Just to backtrack for a minute, I come to KM from a technology perspective, because that is how I first came to KM. The processes and people part of KM are absolutely necessary and critical, and are the hardest part of KM, but technology enables it all, and poorly designed and implemented KM technology is the death knell for KM in a lot of organizations.

Okay, so back to my training. I did training with APQC when I was first getting going with KM when I was at Hewlett Packard, it was what was available to me at the time. It talked about the phases of KM implementation and how to mature KM in the organization, something I still use/refer to in my work. KMI’s CKM training provides a much more comprehensive model for KM, it introduces a lot of concepts and ideas about KM that I have learned over my 12 years of doing it. But because KM as a discipline is based on the experiences of its practitioners, and isn’t mature enough to have standardized/coalesced its terminology I was frustrated with the descriptions by times.
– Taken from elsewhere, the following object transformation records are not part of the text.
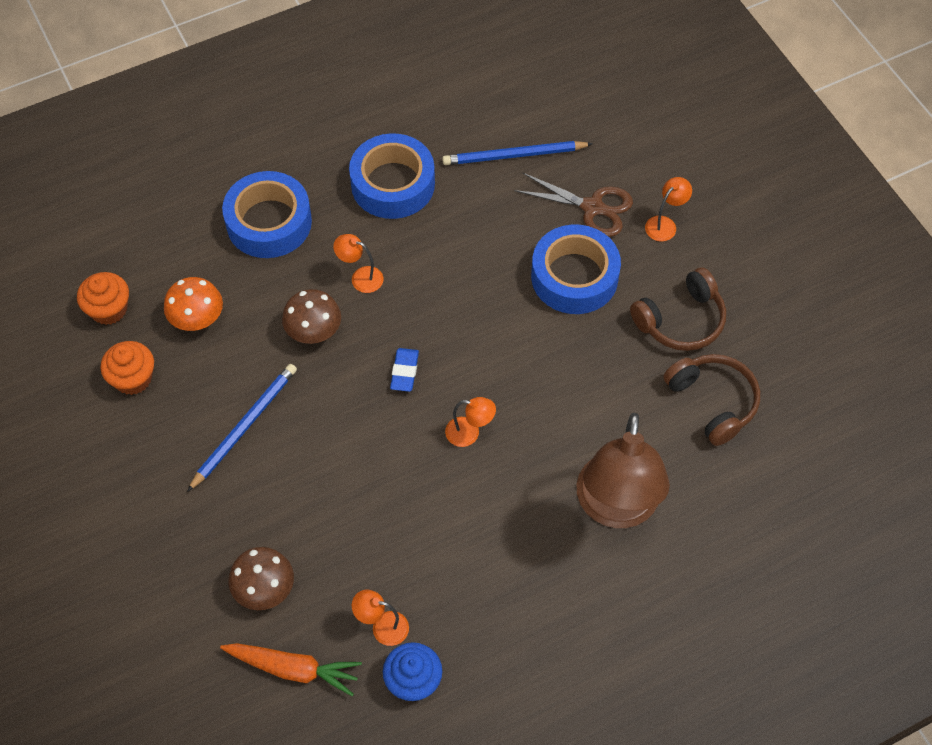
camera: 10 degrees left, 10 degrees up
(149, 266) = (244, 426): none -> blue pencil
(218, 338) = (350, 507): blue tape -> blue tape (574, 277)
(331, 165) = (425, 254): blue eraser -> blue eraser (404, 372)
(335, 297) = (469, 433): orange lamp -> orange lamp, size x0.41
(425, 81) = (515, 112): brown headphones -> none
As much as I enjoyed the course, meeting everyone, and hearing the experiences and challenges that they all face and have faced, I tired of KM technology being the great evil of KM and that is something that needs to be addressed going forward. I have no hesitancy in recommending the course to people just starting out in KM, it’s a great start. However as technology ever embeds itself in our lives (work-wise and otherwise) understanding how KM technology can enable KM activities is critical.

The poor implementation of KM technology is the reason why KM has a bad name in the minds of many, but it is a necessary component of the KM puzzle, ignoring it does not change this. The sooner KM practitioners understand this, the sooner it will get better.

Alas, I think I am a lone voice in the wilderness on this one.